#### WHAT IS BEING ASKED
Write out again, word for word, the part of the items below that starts with the line containing "At which category is" and ends with the line containing "How many categories are shown in the chart?", including both of those lines. Leave the pictures out.
[[ EXERCISE MATERIALS, beginning ]]
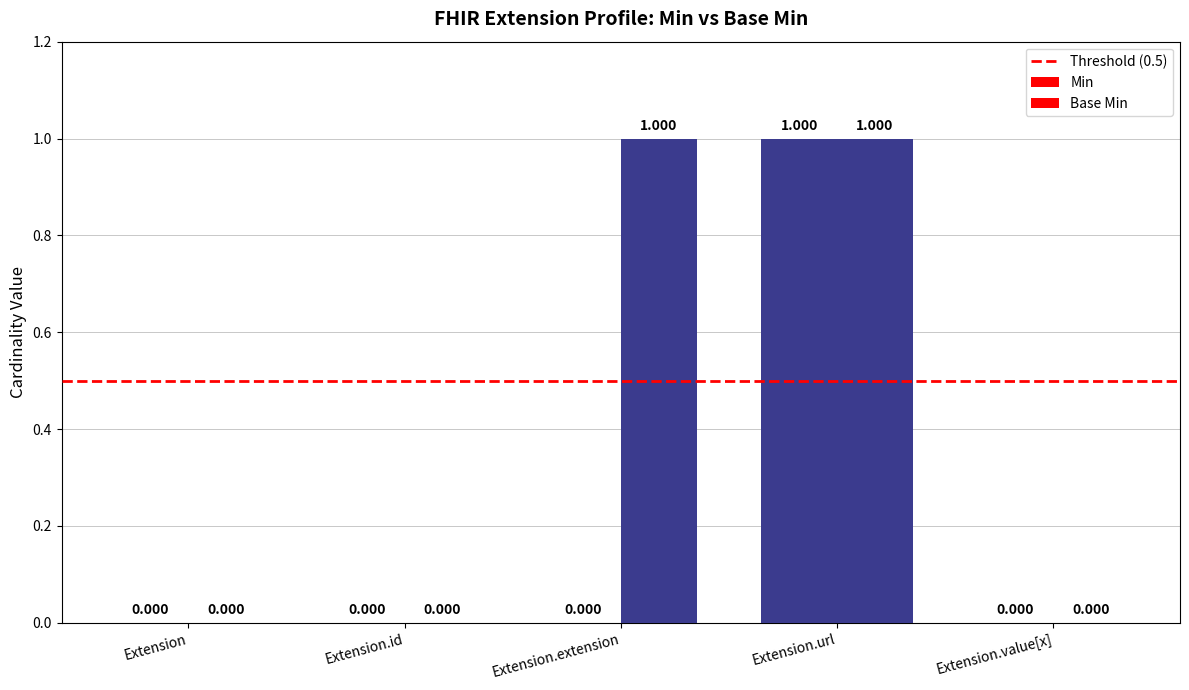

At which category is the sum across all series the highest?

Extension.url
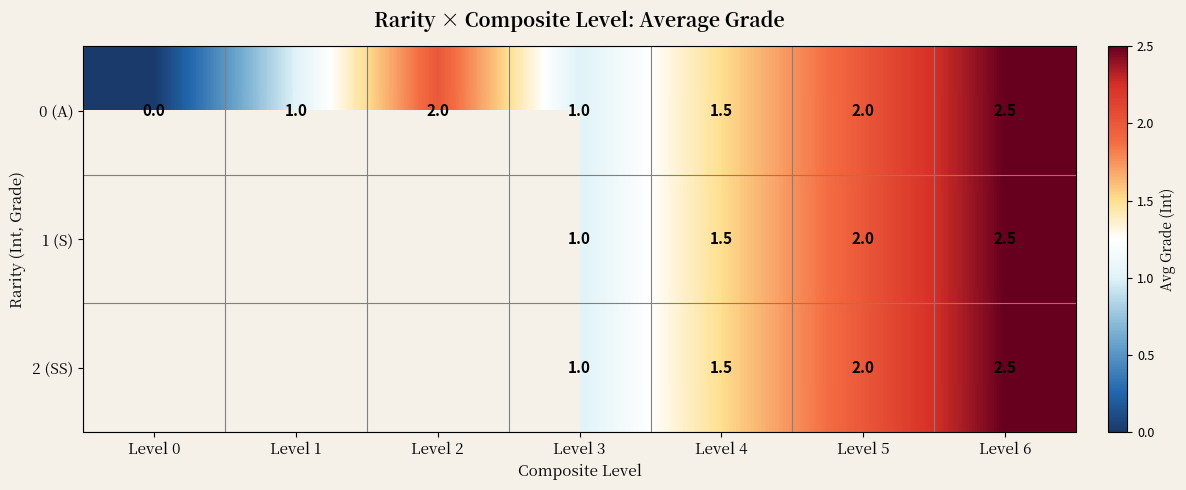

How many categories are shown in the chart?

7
[[ EXERCISE MATERIALS, end ]]
[[ EXERCISE MATERIALS, beginning ]]
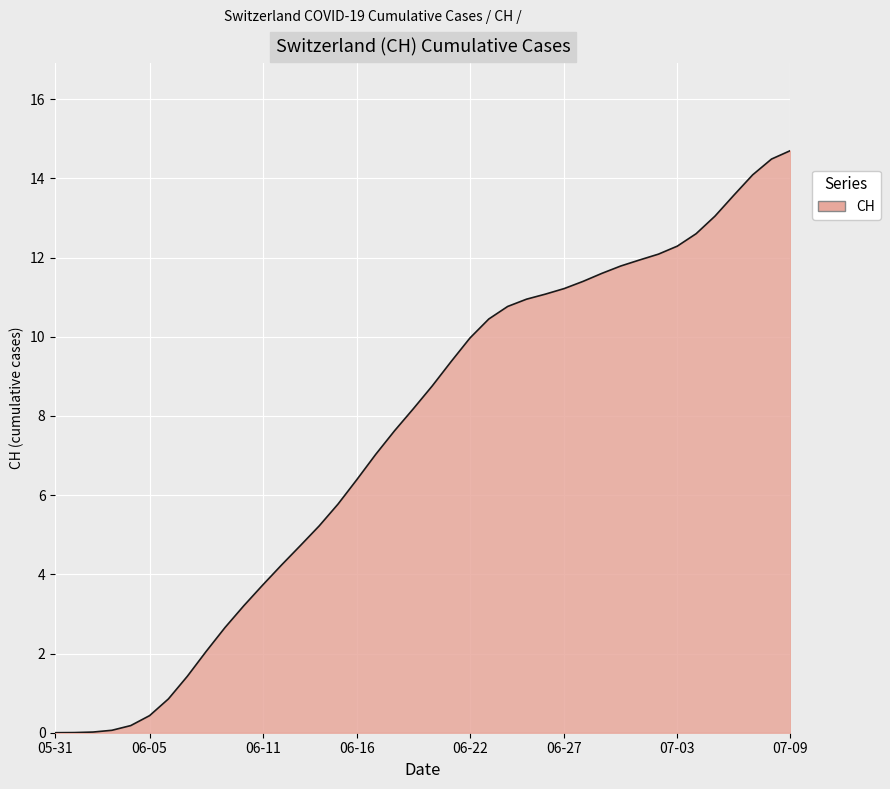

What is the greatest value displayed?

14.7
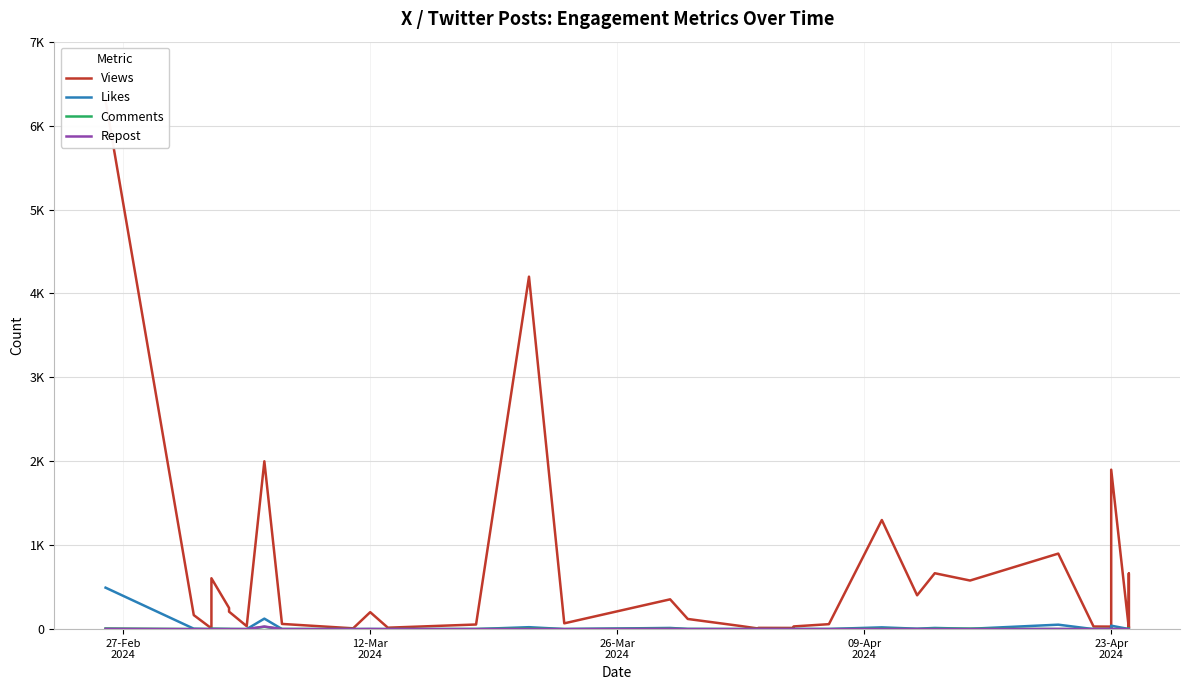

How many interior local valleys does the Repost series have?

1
[[ EXERCISE MATERIALS, end ]]
[[ EXERCISE MATERIALS, beginning ]]
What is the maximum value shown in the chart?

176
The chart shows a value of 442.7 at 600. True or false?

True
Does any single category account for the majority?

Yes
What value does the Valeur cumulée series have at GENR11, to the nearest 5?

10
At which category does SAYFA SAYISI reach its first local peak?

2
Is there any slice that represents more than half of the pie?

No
[[ EXERCISE MATERIALS, end ]]
#### OUTPUT
At which category is the sum across all series the highest?

Extension.url

How many categories are shown in the chart?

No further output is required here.